**Selected excerpt**
***

Monitoring Large-Scale Apache Flink Applications, Part 2

Apache Flink Unified Streaming Data Platform

31 May 2022 by Nico Kruber

The previous article in this series focused on continuous application monitoring and presented the most useful metrics from our point of view. However, Flink’s metrics system offers a lot more, and we would like to highlight a couple of useful metrics that help you specifically while troubleshooting applications. All of the metrics presented in the previous article are useful entry points for troubleshooting and point you in the right direction. The metrics we would like to focus on here extend on these and provide more insights so that you can identify resource bottlenecks and sources of errors.

At the end of this blog post, we will also share some details about the Grafana dashboard we are using and will share it with you so you can get started with your own application monitoring.

JVM metrics (2): Troubleshooting

Let’s have a second look at JVM-level metrics. Before we continue, though, we first have to distinguish between the two types of processes a Flink application is running on: the JobManager (JM) and the TaskManager (TM).

JobManager

There is usually not much that can go wrong with the JobManager, except for underprovisioning its resources in one of the following situations. If the number of TaskManagers to maintain is high, the JM needs more memory to maintain internal data structures but, most importantly, needs more CPU to process the various keep-alive messages and checkpoint messages and data which are orchestrated by the checkpoint coordinator sitting at the JobManager. Similarly, if you have many jobs to maintain (in a session cluster) or have high checkpoint frequencies, you may also want to increase the available (peak) CPU time. Speaking of checkpointing, depending on your job’s size and the configuration of state.storage.fs.memory-threshold, your JM may need more resources to build and write the inlined checkpoint data into the _metadata file. If you deploy in application mode, the JM will also execute user code and may need additional CPU, memory,… for that, depending on your business logic.

***

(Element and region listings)
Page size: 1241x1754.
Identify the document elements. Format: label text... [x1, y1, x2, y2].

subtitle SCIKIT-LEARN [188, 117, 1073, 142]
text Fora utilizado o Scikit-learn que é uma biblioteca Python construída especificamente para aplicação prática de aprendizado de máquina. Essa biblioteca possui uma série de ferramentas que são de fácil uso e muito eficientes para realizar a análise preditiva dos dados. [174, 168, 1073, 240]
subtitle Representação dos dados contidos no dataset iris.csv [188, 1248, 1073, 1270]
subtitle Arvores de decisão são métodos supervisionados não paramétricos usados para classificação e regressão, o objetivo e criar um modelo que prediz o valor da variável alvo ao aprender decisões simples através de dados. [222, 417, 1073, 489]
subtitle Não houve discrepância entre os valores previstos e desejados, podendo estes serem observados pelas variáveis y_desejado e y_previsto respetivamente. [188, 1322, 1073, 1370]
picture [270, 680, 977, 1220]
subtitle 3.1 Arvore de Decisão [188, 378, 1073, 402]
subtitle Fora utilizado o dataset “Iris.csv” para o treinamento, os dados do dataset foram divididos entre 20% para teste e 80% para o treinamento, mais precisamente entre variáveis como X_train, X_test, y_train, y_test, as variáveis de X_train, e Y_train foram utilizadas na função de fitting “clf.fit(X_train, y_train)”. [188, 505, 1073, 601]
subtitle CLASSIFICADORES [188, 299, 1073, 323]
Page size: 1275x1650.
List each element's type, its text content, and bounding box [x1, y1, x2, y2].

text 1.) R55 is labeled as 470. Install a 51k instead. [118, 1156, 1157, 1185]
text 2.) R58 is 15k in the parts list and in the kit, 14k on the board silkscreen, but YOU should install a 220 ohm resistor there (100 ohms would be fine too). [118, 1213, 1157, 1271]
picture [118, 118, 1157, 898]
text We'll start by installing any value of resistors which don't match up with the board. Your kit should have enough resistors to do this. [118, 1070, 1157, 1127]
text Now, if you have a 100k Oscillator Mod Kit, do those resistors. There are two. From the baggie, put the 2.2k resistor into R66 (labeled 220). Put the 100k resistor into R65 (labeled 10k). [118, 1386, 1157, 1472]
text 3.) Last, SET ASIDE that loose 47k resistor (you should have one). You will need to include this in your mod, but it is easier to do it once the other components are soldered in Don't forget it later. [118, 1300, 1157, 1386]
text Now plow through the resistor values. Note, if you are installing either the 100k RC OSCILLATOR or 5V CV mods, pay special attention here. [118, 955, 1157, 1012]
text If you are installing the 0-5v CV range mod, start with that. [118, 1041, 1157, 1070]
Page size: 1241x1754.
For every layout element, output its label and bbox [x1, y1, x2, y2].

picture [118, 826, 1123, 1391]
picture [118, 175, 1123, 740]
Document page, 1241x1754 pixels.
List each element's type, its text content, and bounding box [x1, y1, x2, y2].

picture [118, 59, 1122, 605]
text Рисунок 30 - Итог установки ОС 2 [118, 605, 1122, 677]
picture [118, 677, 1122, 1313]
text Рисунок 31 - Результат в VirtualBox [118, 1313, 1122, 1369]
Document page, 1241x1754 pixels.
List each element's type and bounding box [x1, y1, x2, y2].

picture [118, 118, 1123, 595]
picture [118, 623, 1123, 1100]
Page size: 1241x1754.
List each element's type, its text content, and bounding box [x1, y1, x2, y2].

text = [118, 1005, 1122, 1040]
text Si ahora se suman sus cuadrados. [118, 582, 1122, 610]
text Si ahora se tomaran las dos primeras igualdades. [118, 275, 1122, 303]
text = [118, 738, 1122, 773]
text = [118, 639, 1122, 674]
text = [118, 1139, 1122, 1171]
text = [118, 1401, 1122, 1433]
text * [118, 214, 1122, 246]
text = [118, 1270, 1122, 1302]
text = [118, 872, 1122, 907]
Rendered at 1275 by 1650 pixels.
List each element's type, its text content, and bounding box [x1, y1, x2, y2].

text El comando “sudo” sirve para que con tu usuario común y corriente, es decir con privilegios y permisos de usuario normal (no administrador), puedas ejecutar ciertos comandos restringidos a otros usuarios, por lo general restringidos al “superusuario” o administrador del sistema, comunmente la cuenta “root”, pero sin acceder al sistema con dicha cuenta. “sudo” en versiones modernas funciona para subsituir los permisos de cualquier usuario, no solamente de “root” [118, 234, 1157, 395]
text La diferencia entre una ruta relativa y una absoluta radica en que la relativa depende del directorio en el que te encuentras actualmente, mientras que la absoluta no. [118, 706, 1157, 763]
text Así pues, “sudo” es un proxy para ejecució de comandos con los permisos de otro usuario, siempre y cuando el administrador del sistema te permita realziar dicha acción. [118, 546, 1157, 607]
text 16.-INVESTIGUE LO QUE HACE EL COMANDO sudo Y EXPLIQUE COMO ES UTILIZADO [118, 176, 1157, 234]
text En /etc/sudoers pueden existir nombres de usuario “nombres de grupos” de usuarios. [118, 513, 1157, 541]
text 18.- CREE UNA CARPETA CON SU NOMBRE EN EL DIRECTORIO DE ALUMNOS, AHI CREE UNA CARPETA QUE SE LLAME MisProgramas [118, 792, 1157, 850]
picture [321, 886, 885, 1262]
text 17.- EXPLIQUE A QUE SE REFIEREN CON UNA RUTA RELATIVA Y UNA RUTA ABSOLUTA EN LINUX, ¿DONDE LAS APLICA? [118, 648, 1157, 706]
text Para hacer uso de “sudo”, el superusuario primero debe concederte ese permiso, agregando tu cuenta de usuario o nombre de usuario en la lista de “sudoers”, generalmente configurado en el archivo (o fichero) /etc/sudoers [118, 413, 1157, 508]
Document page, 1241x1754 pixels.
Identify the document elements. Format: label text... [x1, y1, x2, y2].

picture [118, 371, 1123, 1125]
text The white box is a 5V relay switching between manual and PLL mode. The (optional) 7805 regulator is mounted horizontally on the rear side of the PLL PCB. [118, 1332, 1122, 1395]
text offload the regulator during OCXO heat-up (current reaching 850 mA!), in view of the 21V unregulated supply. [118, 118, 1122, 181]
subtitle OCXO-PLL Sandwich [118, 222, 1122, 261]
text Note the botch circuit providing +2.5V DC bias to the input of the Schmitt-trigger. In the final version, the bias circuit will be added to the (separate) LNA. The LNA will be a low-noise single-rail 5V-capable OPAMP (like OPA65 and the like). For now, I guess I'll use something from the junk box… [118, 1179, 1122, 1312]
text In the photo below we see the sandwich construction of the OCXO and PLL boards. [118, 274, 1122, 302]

***

**To do**
**1)** Reproduce the entries verbatim, beginning with their first line and continuing through the line containing "subtitle SCIKIT-LEARN [188, 117, 1073, 142]", with both of those lines included.
**2)** Pick up the article on monitoring large-scale Apache Flink applications after its final sentence and continue writing it.

**In response**
**1)**
Page size: 1241x1754.
Identify the document elements. Format: label text... [x1, y1, x2, y2].

subtitle SCIKIT-LEARN [188, 117, 1073, 142]

**2)**
For all of these, you can inspect metrics such as system-level metrics, e.g., from Kubernetes, or Flink metrics like Status.JVM.CPU.*, Status.JVM.Memory.*, or Status.JVM.GarbageCollector.* in a dashboard like the following. They will help you identify situations like the ones mentioned above and then tune accordingly.

Flink troubleshooting: JVM metrics on a JobManager

TaskManager

On the TaskManager, the same system-level metrics can be used to identify problems with the actual data processing, e.g., load imbalances, memory leaks, problematic TMs, etc. While you may be tempted to set up alerts on the TMs’ CPU use, this may be too narrow. Monitoring your application's throughput is a much better indicator of bottlenecks since it includes all resources, e.g., disk, network, etc. While troubleshooting, however, you may want to identify the concrete resource bottleneck where Status.JVM.CPU.Load and others are useful again. Also recall that load measurements like this can be misleading since a value of 0.021, for example, may already mean a 100% load for a TM container with 1 CPU on a 48-core machine.

Flink troubleshooting: CPU and memory overview on all TaskManagers

Depending on your state backend, you may need to focus on different metrics.

For Heap-based state backends, for example, the most important part is to monitor each TM’s Status.JVM.Memory.Heap.Used which is an indicator of the state size on that TM. It should not exceed the limits you set and you should scale before you hit them (setting up an alert for this may be helpful!). Growing heap/state sizes could either come from legitimate increases of the work your job is doing, e.g., more entities to process which lead to an increasing number of keys, or from Flink buffering more data for you due to an increasing event-time skew between different streams or a failure to clean up state (in your code!). Additional metrics on each of the tasks involved, e.g., numRecordsIn/Outwill help you estimate the load characteristics of your job.

Since heap memory is involved, garbage collection (GC) may obviously also be problematic. There are a couple of JVM-level statistics to help you track these, e.g., Status.JVM.GarbageCollector.<GarbageCollector>.[Count|Time] and more details are also available in the JVM’s GC logs which need to be enabled separately. Since this is not too Flink-specific, I will defer to common literature in this regard.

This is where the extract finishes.